INCOMING CME: a coronal mass ejection (CME) propelled toward Earth by the X2-flare of Feb. 15th should arrive during the late hours of Feb. 17th. A moderately strong geomagnetic storm is likely when it arrives. High-latitude sky watchers should be alert for auroras after nightfall, according to spaceweather.com.
An extremely large “solar flare” may disrupt GPS signals, mobile phones and air traffic.
The Belgian Star Observatory has made that warning today. Last Monday night the Sun fired a big cloud of electrically charged particles to herald a new 11-year solar cycle.
At the Royal Observatory (KSB) the alarm bells were ringing last night because an extreme solar flare was observed on the sun. The previous solar flare of this size dates back to December 2006. Some even suggested in 2009 that the Sun was supposedly “death”. But nothing is less true, according to the KSB.
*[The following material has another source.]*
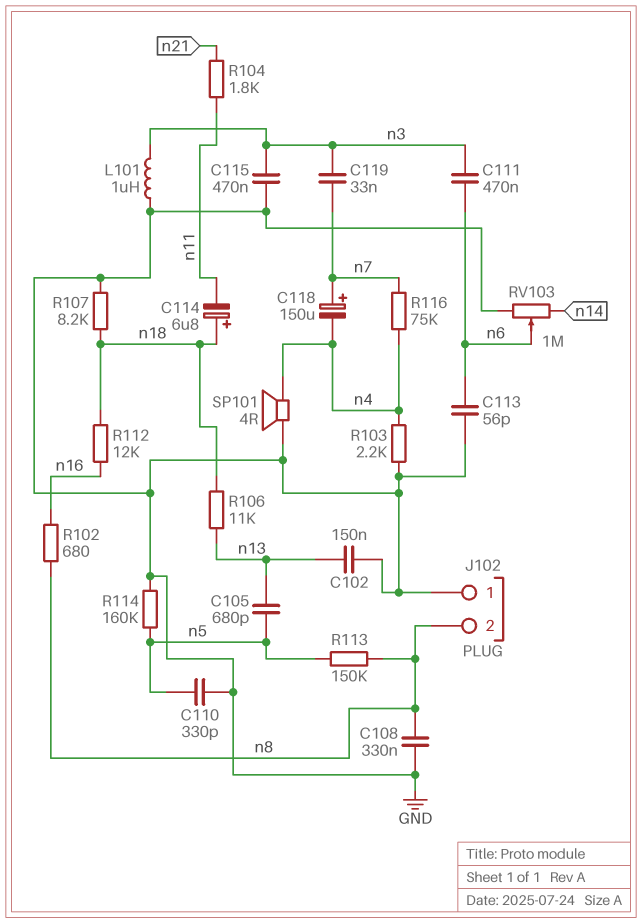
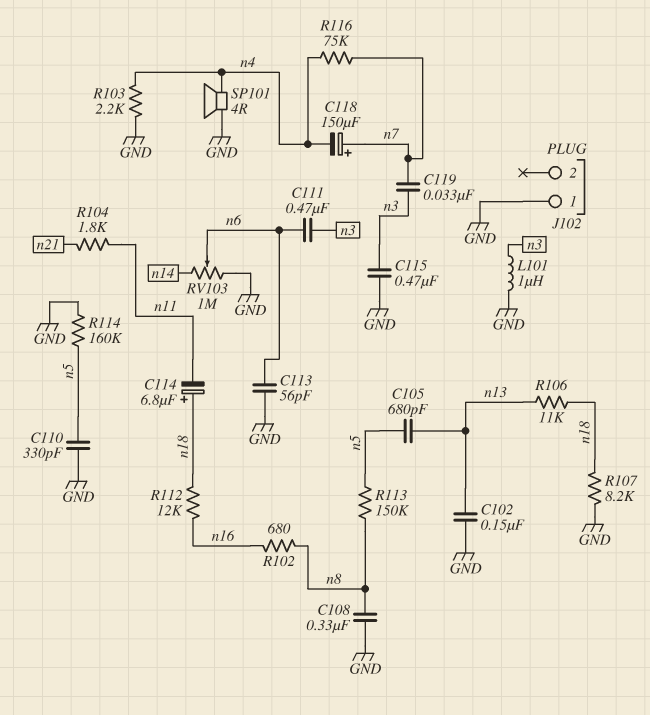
J102 pin 2: n8 -> none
According to the specialized website spaceweater.com it is the FIRST X-FLARE OF THE NEW SOLAR CYCLE. X-flares are the strongest type of solar flare, and this is the first such eruption of new Solar Cycle 24. The peak was at 02.56 hours Dutch time.
The KSB warns on the basis of satellite data, including the Belgian satellite Proba-2, that a plasma cloud is moving toward Earth at a speed of 1,000 km/s.
That cloud will impact earth on Thursday. A satellite that is close to the earth in the sight of the sun has already observed a stream of energetic particles.
The Space Weather team must now first figure out the magnetic structure of the cloud. To determine how Earth’s magnetic shield will react to the impact.
“Perhaps tomorrow we will receive a geomagnetic storm, and we might be able to observe the northern lights tomorrow” said a spokesman of the Observatory in the Flemish newspaper Het Laatste Nieuws.
Such an outburst, a solar flare, disrupts satellites and possible affect radio communications and power supply on earth.
GPS systems might also give false indications, according to them, although it will be limited to a difference of about 10 meters.
9 million Canadians were left without power for 11 hours after a similar eruption In 1989.